Debriefing: Consumed

What C[orinne] did see was a work created expressly for her by, unaccountably, a [Canadian] movie director [who had written a book] and who [almost certainly] had never heard of her. (170)

I should have more to say about David Cronenberg’s Consumed. It began by ravishing me with cool, flirty menace and a nigh-fetishistic appreciation for the finer details of photographic technology. And later in the novel, even as that deliberate, methodically crafted atmosphere deflated– like a whoopee cushion being squashed by the voluminous buttocks of excessive expository dialogue– it grabbed my attention  again with a leftfield Korean subplot and a handful of sharp, cheeky social observations.

But I just don’t. That is, I don’t have a lot to say about Consumed, other than to add that with some rigorous editing by a disinterested third party, it would make a damn fine Cronenberg film.

As for the overall influence of Cronenberg’s œuvre on my tastes and interests: damn, that’s another matter entirely. And most of the reason I bought the book.

From Chapters. On a warm day this winter. When I just had to get the hell out of my apartment and go for a drive.

“The twisted sex of Cronenberg’s Crash” is the first time I remember seeing his name. It was a headline on a movie magazine. I don’t think I ever read the story, but I kept the cover– featuring Val Kilmer– in a 3-hole plastic sleeve until the end of junior high.

I didn’t watch a Cronenberg film until almost a decade later, when I saw A History of Violence twice in two weeks. First, with a good friend and cinemaphile. Then again, as a very strange second date choice with a very promising suitor.
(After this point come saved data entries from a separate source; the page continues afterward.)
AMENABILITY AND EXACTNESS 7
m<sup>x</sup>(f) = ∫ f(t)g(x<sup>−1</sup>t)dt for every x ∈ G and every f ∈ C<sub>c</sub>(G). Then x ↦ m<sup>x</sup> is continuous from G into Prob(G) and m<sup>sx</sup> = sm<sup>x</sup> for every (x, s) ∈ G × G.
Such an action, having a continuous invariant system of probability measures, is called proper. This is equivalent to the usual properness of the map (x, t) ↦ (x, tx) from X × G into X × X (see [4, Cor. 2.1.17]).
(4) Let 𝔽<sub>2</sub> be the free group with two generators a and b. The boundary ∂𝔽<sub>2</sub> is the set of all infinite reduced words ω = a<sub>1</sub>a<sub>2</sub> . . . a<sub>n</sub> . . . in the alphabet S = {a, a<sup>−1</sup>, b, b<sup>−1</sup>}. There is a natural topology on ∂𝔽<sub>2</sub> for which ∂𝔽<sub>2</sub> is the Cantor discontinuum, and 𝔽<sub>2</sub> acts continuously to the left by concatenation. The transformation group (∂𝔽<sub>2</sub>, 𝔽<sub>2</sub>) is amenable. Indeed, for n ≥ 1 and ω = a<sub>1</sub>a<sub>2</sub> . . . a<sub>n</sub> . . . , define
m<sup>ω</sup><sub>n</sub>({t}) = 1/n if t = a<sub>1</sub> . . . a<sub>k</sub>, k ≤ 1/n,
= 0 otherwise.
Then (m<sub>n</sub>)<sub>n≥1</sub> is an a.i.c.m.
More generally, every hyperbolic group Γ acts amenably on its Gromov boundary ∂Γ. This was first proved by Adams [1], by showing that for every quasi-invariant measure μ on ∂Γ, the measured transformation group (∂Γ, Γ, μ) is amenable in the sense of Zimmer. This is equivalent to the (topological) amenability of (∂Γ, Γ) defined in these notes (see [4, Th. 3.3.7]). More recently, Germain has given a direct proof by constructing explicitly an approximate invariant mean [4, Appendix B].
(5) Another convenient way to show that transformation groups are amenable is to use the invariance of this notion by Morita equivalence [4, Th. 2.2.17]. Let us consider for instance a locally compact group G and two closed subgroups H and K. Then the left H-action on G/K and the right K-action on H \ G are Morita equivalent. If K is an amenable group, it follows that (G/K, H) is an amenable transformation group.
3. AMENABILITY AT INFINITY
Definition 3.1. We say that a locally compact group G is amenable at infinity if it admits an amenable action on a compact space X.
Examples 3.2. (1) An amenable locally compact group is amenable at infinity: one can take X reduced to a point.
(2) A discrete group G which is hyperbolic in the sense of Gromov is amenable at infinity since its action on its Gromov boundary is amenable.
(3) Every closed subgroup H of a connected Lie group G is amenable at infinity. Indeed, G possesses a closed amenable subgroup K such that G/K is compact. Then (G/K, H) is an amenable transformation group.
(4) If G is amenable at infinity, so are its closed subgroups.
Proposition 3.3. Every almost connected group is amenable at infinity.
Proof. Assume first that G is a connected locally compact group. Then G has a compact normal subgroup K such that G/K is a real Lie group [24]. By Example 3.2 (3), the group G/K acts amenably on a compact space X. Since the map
The second time, I missed the bus; I had to cross a dark freeway on foot and scrape through ditch shrubs to make it to the multiplex on time. It could have been an opening title sequence. Or something. But I didn’t know that yet.

I remember telling my mother, over the Remembrance Day long weekend, how much I loved Violence. Menace, I went on about. Menacing. And the way it was paced. And the use of Chryslers as gangster cars, damn. My mother responded with an observation that cut to the interpersonal heart of the film, and I was completely thrown.

How dare a woman with four kids and a divorce on the horizon come away from this arty thriller with a richer, more nuanced understanding than I, her thrillingly arty daughter.

Kids.

But the one that really shook me up was A Dangerous Method. The career training I quit at 24 was saturated with Freud– less as a credible doctor than as an inescapable social and cultural force who still has us looking inward with our eyeballs balanced on carving knives decades after his death.

In Method, I saw my old preoccupations reflected back at me. Transference rendered immanent. Fetishism. Compulsions beyond pleasure. I felt seen and heard and validated and perfectly anonymous and generic– all at once. It was liberating.

And I felt that way again when I picked up Consumed. “Naomi was in the screen,” it begins. Then Cronenberg launches into an obsessively detailed digital video mise-en-scène of doomed philosophers in their apartment, smoking and pontificating, the footage (how arcane that sounds) being analyzed by a young journalist– Naomi– with her MacBook in her lap.

Naomi was in the screen. And then I was in the page.

And Cronenberg always does this to me: t-bones me with articulations of what preoccupies me– ideas I can’t let go of, whether I should or not.

And Cronenberg always does this to me: t-bones me with articulations of what preoccupies me– ideas I can’t let go of, whether I should or not.

But as with Freud, I’ll never know for certain how many of those interests would have crystallized as they did, absent Cronenberg’s influence. I can guess, but I cannot know.